James Harrington, pastor of the Mt. Vernon Missionary Baptist Church, said he set up the scenario to test a white officer's reaction to a fight between two black men.
"Their job is to protect and serve, and even though they have families and children, that they don't put any regard to their safety," Harrington said. "I don't think it was dangerous because it was in a controlled environment."
Harrington denied that the officer was injured.
"We are trying to do anything that we can to save the lives of our children," he said. "We have to have live demonstrations of violence carried on by professional actors who are trained to do what they do."
Willard Gupton, a park manager who police said had advance knowledge of the plan, was suspended in the wake of the incident.
"I can basically say we didn't do anything wrong," Gupton said Friday evening. "It was simply just trying to make a teachable moment, to try and teach young people about violence."
Details of the altercation incensed Marion County Public Safety Director Frank Straub, who called the ordeal disturbing and disappointing, indicating that a few activists are trying to bait officers.
"Totally inappropriate … and it's reflective of a very small group of people that won't engage in constructive conversations but want to keep this rhetoric going," Straub said. "We are wrong as a city to allow a single incident to define the city or define the police department."
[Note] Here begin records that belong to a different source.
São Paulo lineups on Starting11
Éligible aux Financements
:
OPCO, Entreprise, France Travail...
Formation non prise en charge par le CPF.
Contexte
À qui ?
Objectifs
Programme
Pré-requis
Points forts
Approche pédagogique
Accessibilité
Straub said Saturday's incident wasn't the only indication that some people are intentionally stirring the pot. There have been multiple incidents of officers being fired upon in recent weeks, he said.
"Stop, act like adults now. You made your point. We got it. We're moving forward, and we're going to make fundamental changes that will make this a better police department," he said. "That was insulting. It was incredibly disrespectful. Somebody got hurt unnecessarily, and more people could have gotten hurt."
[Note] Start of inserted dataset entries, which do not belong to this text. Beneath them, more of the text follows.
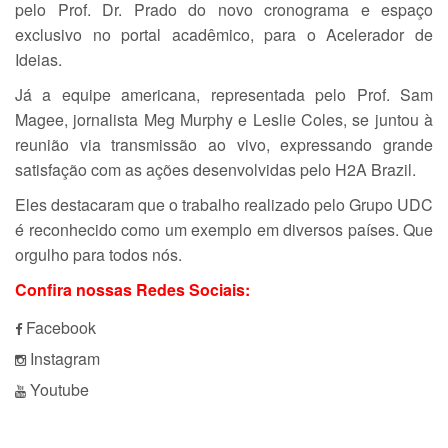
pelo Prof. Dr. Prado do novo cronograma e espaço
exclusivo no portal acadêmico, para o Acelerador de
Ideias.
Já a equipe americana, representada pelo Prof. Sam
Magee, jornalista Meg Murphy e Leslie Coles, se juntou à
reunião via transmissão ao vivo, expressando grande
satisfação com as ações desenvolvidas pelo H2A Brazil.
Eles destacaram que o trabalho realizado pelo Grupo UDC
é reconhecido como um exemplo em diversos países. Que
orgulho para todos nós.
Confira nossas Redes Sociais:
Facebook
Instagram
Youtube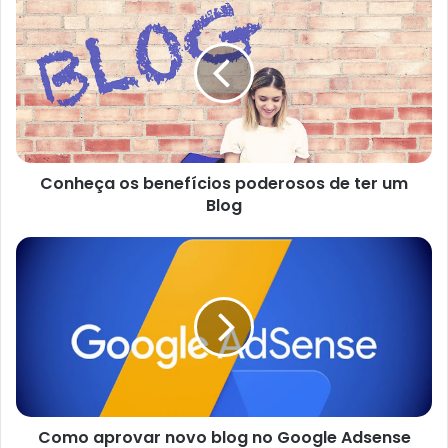
os
benefícios
poderosos
de
ter
um
Blog
Conheça os benefícios poderosos de ter um
Blog
Como
aprovar
novo
blog
no
Google
Adsense
Como aprovar novo blog no Google Adsense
The incident further strains a tenuous dynamic in the community, engendering distrust between officers and the community.
"Whoever planned this thing was not thinking. It was stupid and ill-conceived," said Sgt. William Owensby, president of the Fraternal Order of Police. "Whoever is behind this should be charged criminally with felony battery on a police officer."
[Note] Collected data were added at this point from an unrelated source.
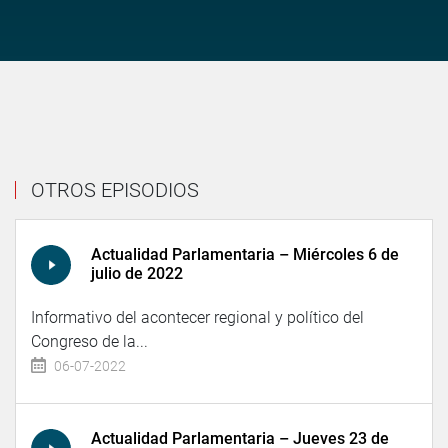
OTROS EPISODIOS
Actualidad Parlamentaria – Miércoles 6 de
julio de 2022
Informativo del acontecer regional y político del
Congreso de la...
06-07-2022
Actualidad Parlamentaria – Jueves 23 de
Straub said that he's committed to improving officer response to tense situations but that others have to be willing to help.
"A very small segment of the community has to say, 'OK, they got it, they listened to us. They've been respectful,'" Straub said. "We need to work with the police department to continue to move the ball forward."
Mayor Greg Ballard weighed in on the issue Friday evening.
"It looks like poor judgment initially, but I will have to see. I just don't know until I get all the angles," Ballard said.